Observation data Epoch J2000 Equinox J2000
- Constellation: Canis Major
- Right ascension: 07^{h} 12^{m} 12.21471^{s}
- Declination: −25° 56′ 33.3161″
- Apparent magnitude (V): 5.89 or (5.84 – 5.87)

Characteristics
- Evolutionary stage: main sequence
- Spectral type: B2 IV/V
- B−V color index: −0.170±0.004
- Variable type: SPB

Astrometry
- Radial velocity (R_{v}): +21.6±2.9 km/s
- Proper motion (μ): RA: −5.568 mas/yr Dec.: +9.286 mas/yr
- Parallax (π): 3.5923±0.0500 mas
- Distance: 910 ± 10 ly (278 ± 4 pc)
- Absolute magnitude (M_{V}): −1.11

Details
- Mass: 5.5±0.9 M_{☉}
- Radius: 3.25 R_{☉}
- Luminosity: 1,000+995 −499 L_{☉}
- Surface gravity (log g): 3.777±0.027 cgs
- Temperature: 16,157±200 K
- Rotation: 2.729±0.001
- Rotational velocity (v sin i): 64±14 km/s
- Age: 3.6±3.3 Myr
- Other designations: 26 CMa, MM CMa, BD−25°4191, GC 9545, HD 55522, HIP 34798, HR 2718, SAO 173193

Database references
- SIMBAD: data

= 26 Canis Majoris =

Star in the constellation Canis Major

26 Canis Majoris is a variable star in the southern constellation of Canis Major, located around 910 light years away from the Sun. It has the variable star designation MM Canis Majoris; 26 Canis Majoris is the Flamsteed designation. This object is visible to the naked eye as a dim, blue-white hued star with a baseline apparent visual magnitude of 5.89. It is moving further from the Earth with a heliocentric radial velocity of +22 km/s.

With a stellar classification of B2 IV/V, it appears as a B-type main-sequence star intermixed with traits of an evolving subgiant star. The brightness of the star was found to be variable when the Hipparcos data was analyzed. It was given its variable star designation in 1999. Samus et al. (2017) classify it as a slowly pulsating B-type variable star (SPB), which ranges from magnitude 5.84 down to 5.87 with a rotationally-modulated period of 2.72945 days.
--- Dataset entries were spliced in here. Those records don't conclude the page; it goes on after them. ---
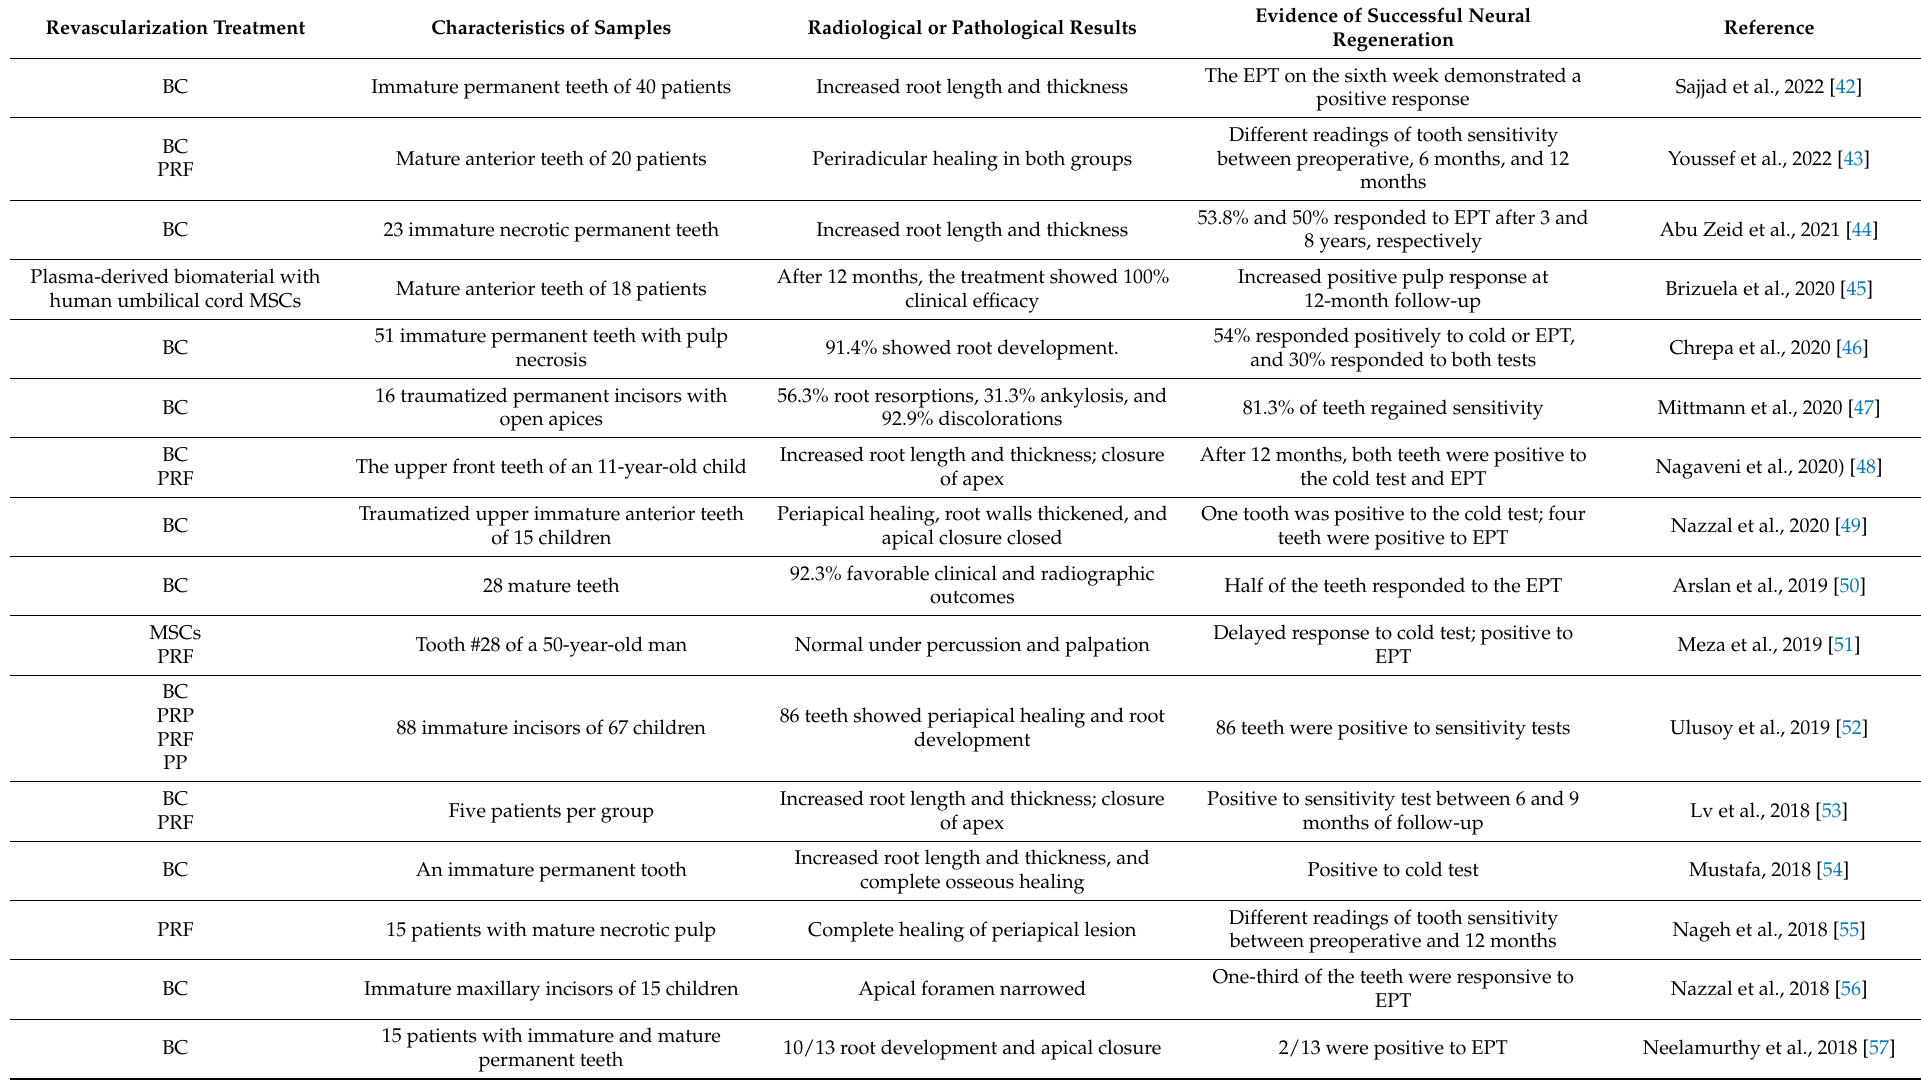
Table 2. Summary of the characteristics of neural regeneration in clinical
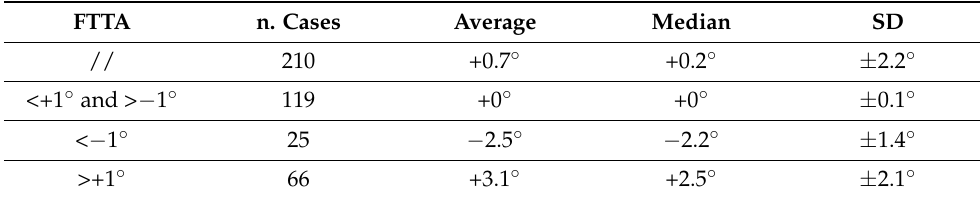
Table 1. FTTA values. FTTA n.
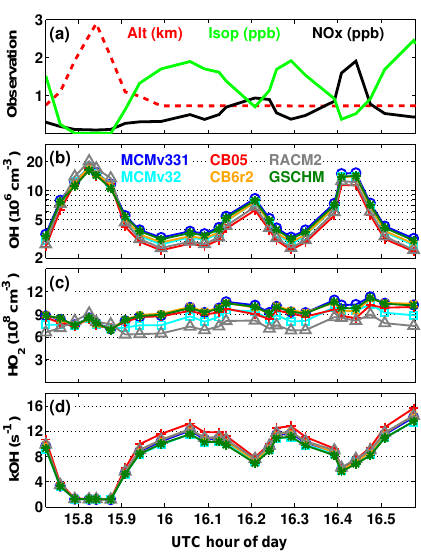
Figure 6. (a) Time series of pressure altitude (red dashed line) and observed mixing ratios of isoprene (green line) and NO x (black line) for the SENEX Atlanta area flight leg discussed in Sect. 3.4. Observations from this dataset drive steady-state simu- lations for comparison of modeled OH (b) , HO 2 (c) , and OH reac- tivity (d) among six chemical mechanisms: MCMv3.3.1 (blue cir- cles), MCMv3.2 (cyan squares), CB05 (red + ), CB6r2 (orange × ), RACM2 (gray triangles), and GEOS-Chem (green asterisks).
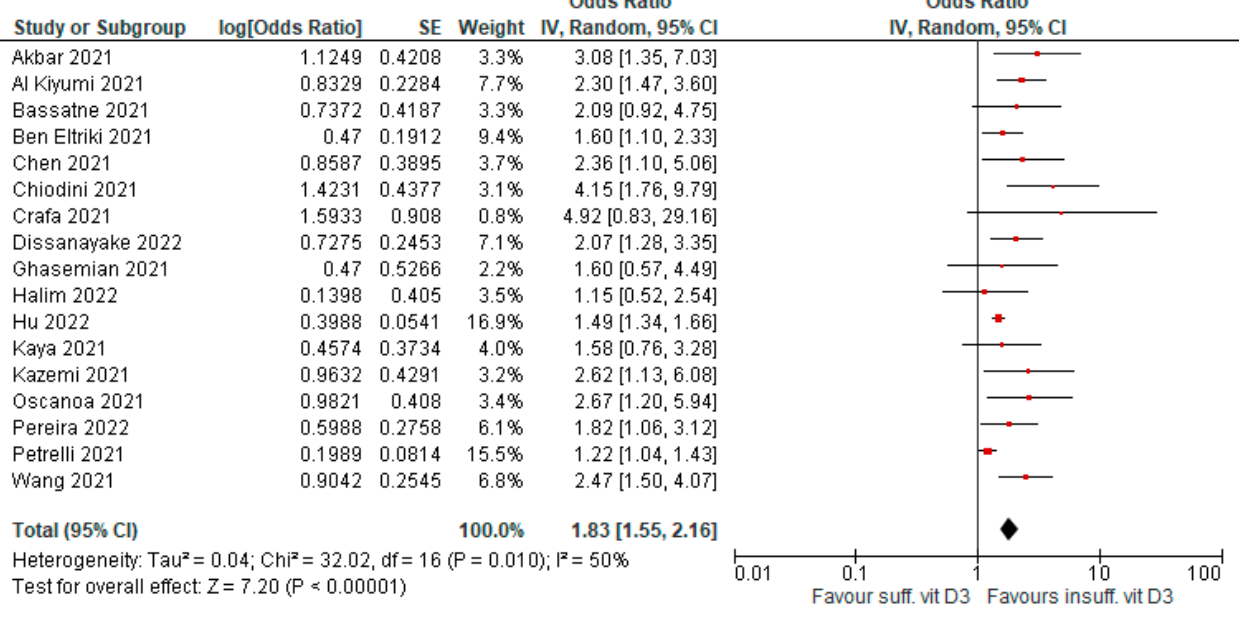
Figure 4. Forest plot showing results for the association of vitamin D3 levels and COVID-19 mortality.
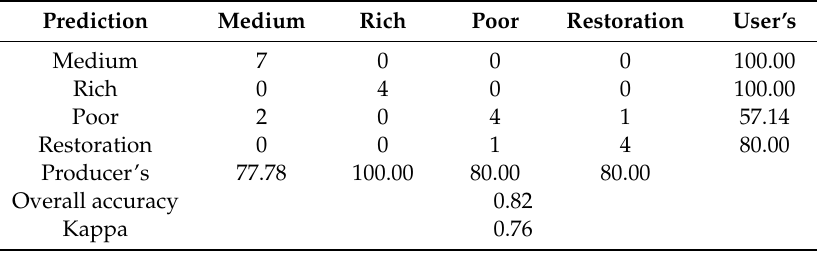
Table A5. Confusion matrix of classification in 2010.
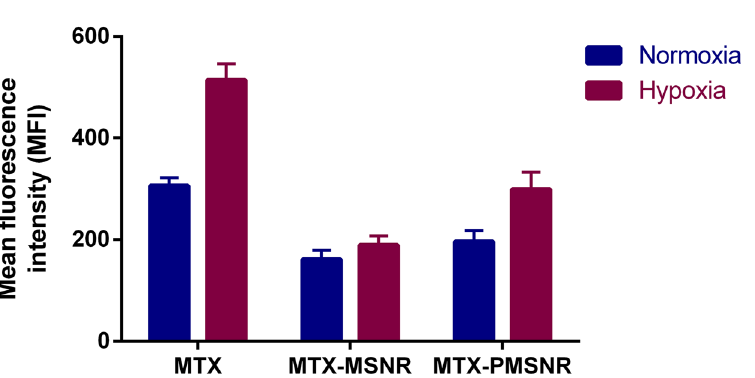
Figure 7. Effect of hypoxia on MDA-MB-231 cell uptake of MTX and MTX-loaded MSNR and PMSNR. Cell uptake shown as mean fluorescence intensity (MFI) of free MTX in the cells measured by flow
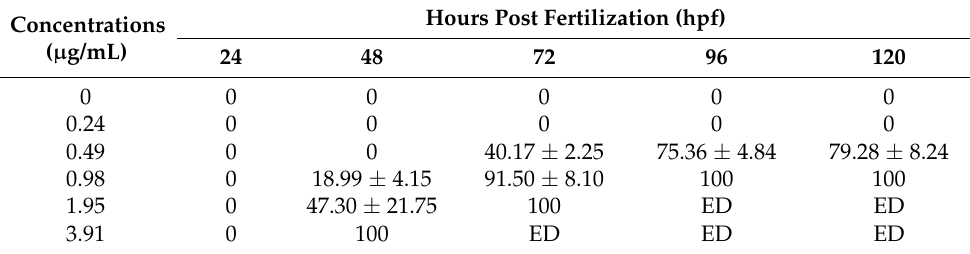
Table 2. Teratogenic effect of ZO essential oil on zebrafish embryos at 24, 48,72, 96, and 120 hpf, which had received ZO essential oil at dose of 0.24, 0.49, 0.98, 1.95, and 3.91 µg/mL, and 0.1% DMSO (control) at 24, 48, 72, 96, and 120 hpf. Descriptive data show the percentages (mean ± SD) of terato- genic zebrafish embryos from three independent experiments ( n = 60 embryos/group). ED = embry- onic death.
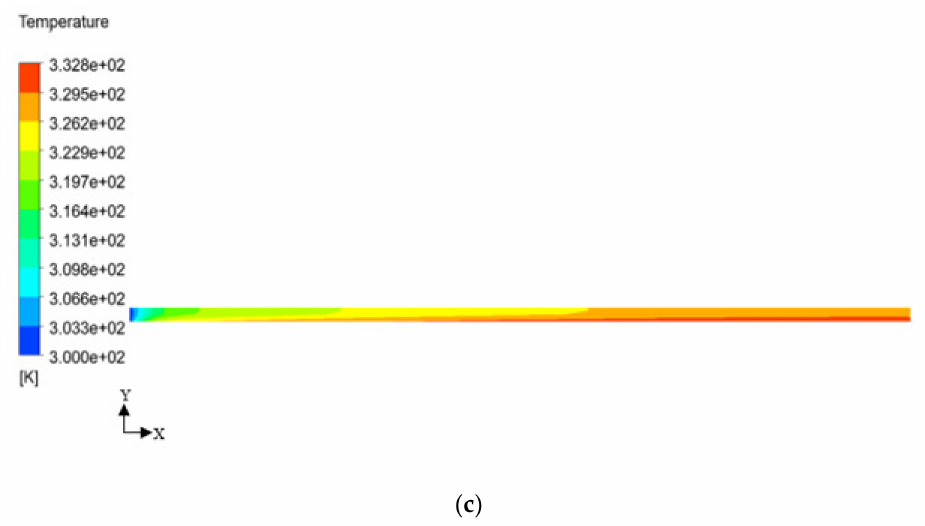
Figure 7. Contour plots of the temperature in the foam at air inlet speed: ( a ) 0.2 m/s, ( b ) 1 m/s, ( c ) 1.5 m/s.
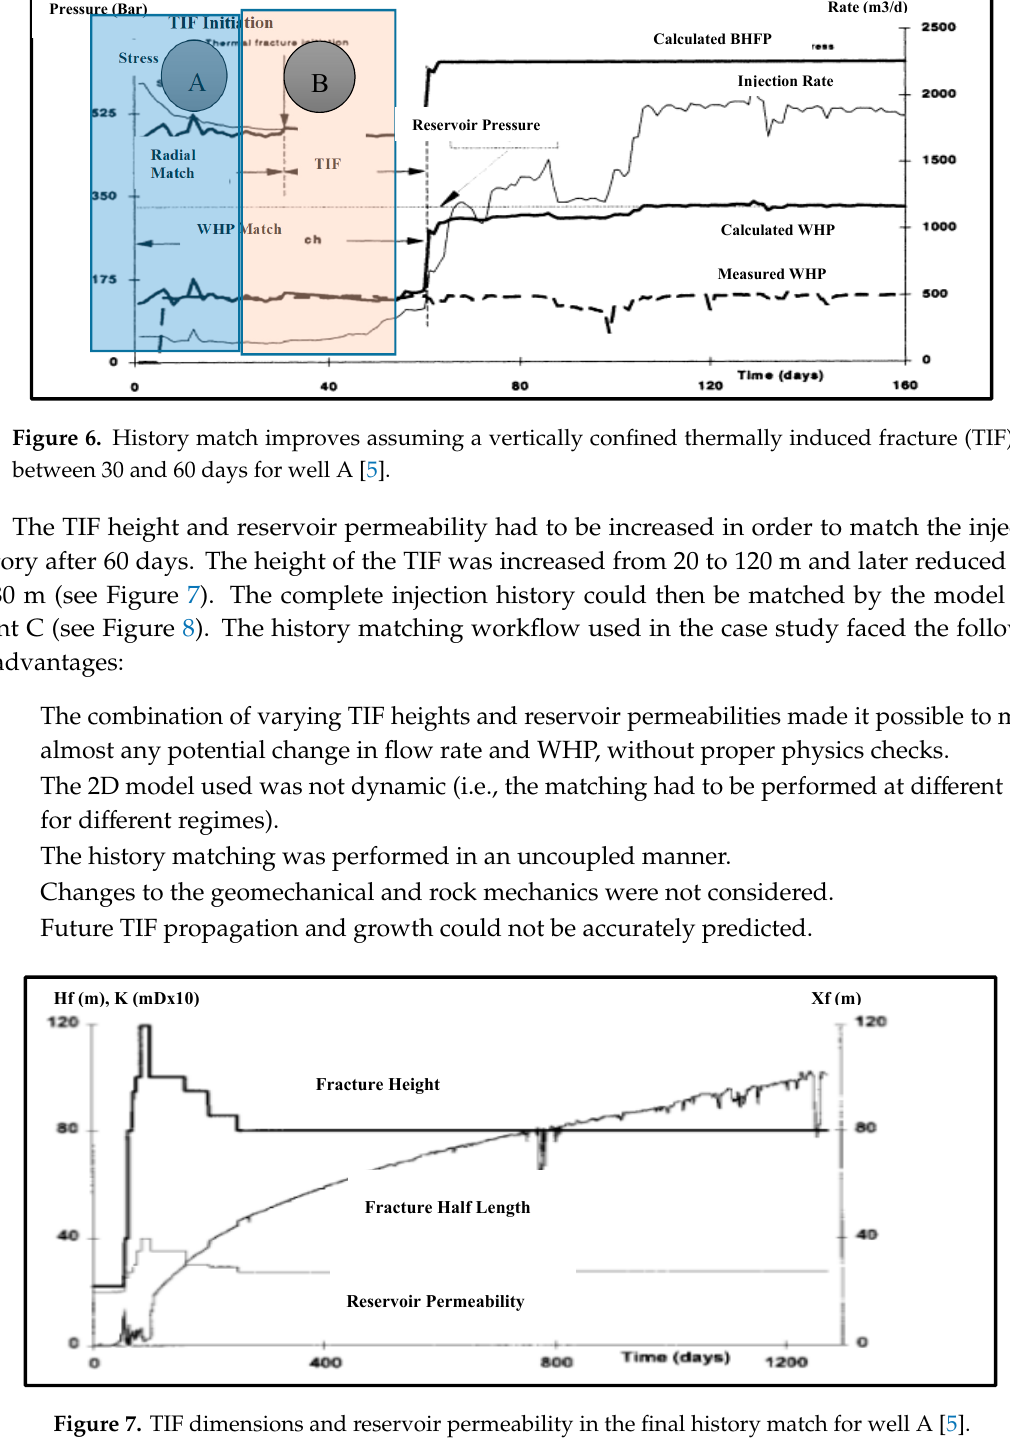
Figure 5. History match assuming radial flow for Well A [5].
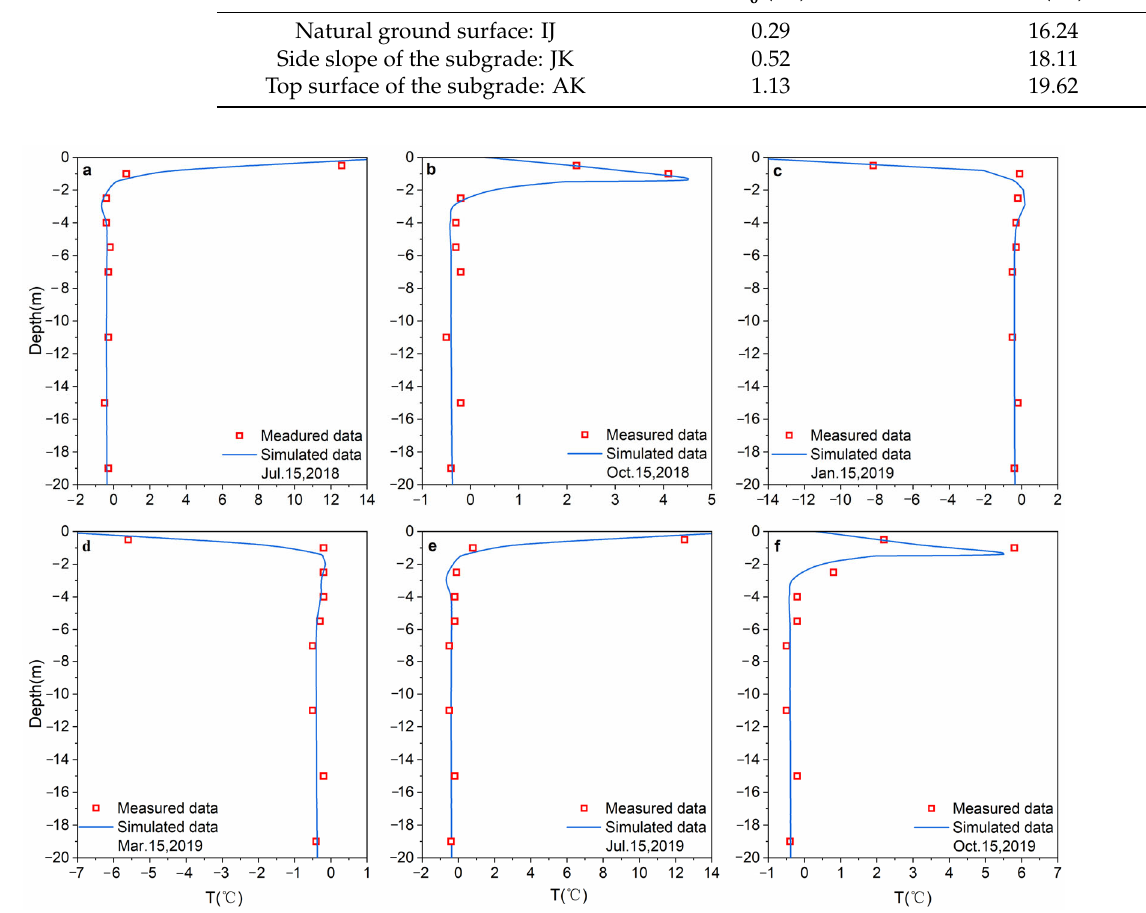
Figure 5. Comparison between the measured and simulated ground temperature values at the 1 m borehole outside the right slope toe from July 2018 to October 2019: ( a ) 15 July 2018, ( b ) 15 October 2018, ( c ) 15 January 2019, ( d ) 15 March 2019, ( e ) 15 July 2019, and ( f ) 15 October 2019.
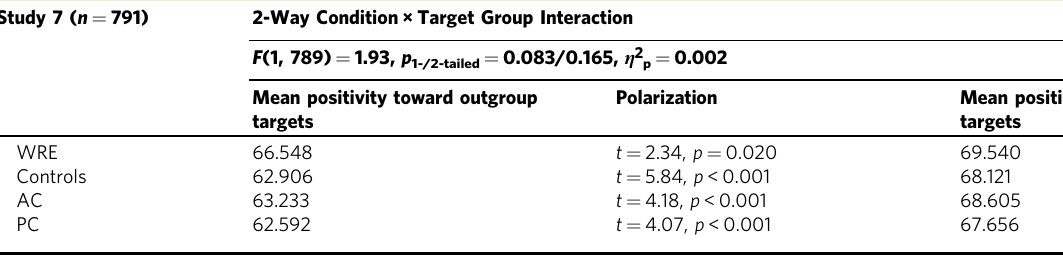
Table 1 Study 7: attitude polarization as a function of Conditions and political orientation. Study 7 ( n =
Briquet et al. (2007) describe it as a chemically peculiar He-variable star, having inhomogeneous distributions of chemical elements across its surface. It has a variable, quasi-dipolar magnetic field, resulting in variations of the magnetic field and line strengths as it rotates.

This star is around 3.6 million years old with a rotation period of 2.7 days. It has 5.5 times the mass of the Sun and 3.25 times the Sun's radius. The star is radiating 1,000 times as much luminosity as the Sun from its photosphere at an effective temperature of 16,157 K.